= Harald Noreng =

Norwegian literary researcher and lexicographer (1913–2006)

Harald Noreng (25 April 1913 - 7 February 2006) was a Norwegian literary researcher and lexicographer.

==Personal life==
He was born on the island of Hisøy in 1913. He was the son of boat builder Johan Wilhelm Hanssen (1887–1967) and Kathrine Marie Pettersen (1888–1971). He changed his last name from Hanssen to Noreng in 1933. In February 1941 he married jurist Alice Schwabe-Hansen (1915–2004). They had two children, Øystein Noreng (1942–) and Astrid Noreng Sjølie (1946–2023).

==Career==
He finished his secondary education in 1932, and enrolled in philology at the University of Oslo. He took the cand.philol. degree in 1940 with the thesis Nils Kjær og nyromantikken. He worked as a teacher, mainly at Oslo Cathedral School, until 1958, except for several years as a researcher. He held research fellowship both at the University of Oslo, Lund University and at NAVF. He took the dr.philos. degree in 1949 with the thesis Nils Kjær. Fra radikal til reaksjonær. The opponents at his thesis defence were Francis Bull, A. H. Winsnes and Gunnar Høst. In 1958 he was hired as a lecturer at the University of Oslo. From 1960 to 1980 he was a professor of European literature at the University of Bergen.

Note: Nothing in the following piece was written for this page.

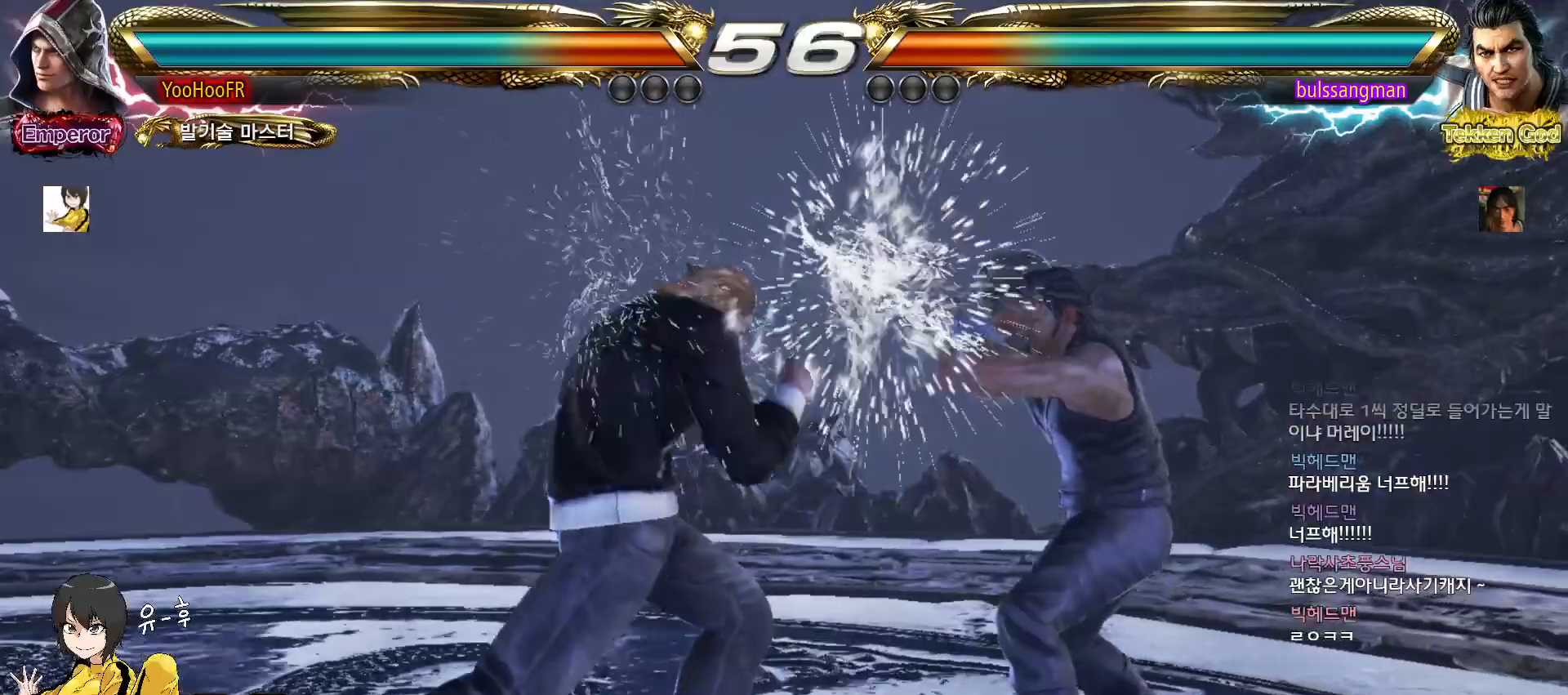
{"buttons": [], "left_stick": "left", "events": [[33, "left_stick", "center"], [117, "left_stick", "left"]]}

Among his later works the publication the complete works of Christian Braunmann Tullin between 1972 and 1976. He was inducted into the Norwegian Academy of Science and Letters in 1973.

After retiring as a professor he led the long-time project to register and list every word used throughout the authorship of Henrik Ibsen in an electronic database. The project spanned from 1978 to 1986, and resulted in the 1987 release Henrik Ibsens ordskatt. Vokabular over hans diktning, edited by Noreng, Knut Hofland and Kristin Natvig. Noreng also worked with volumes one through four of the dictionary Norsk Riksmålsordbok between 1938 and 1957, and in 1995 he wrote two extra volumes. For this he received the Fritt Ord Honorary Award in 1995. He died in February 2006 in Oslo.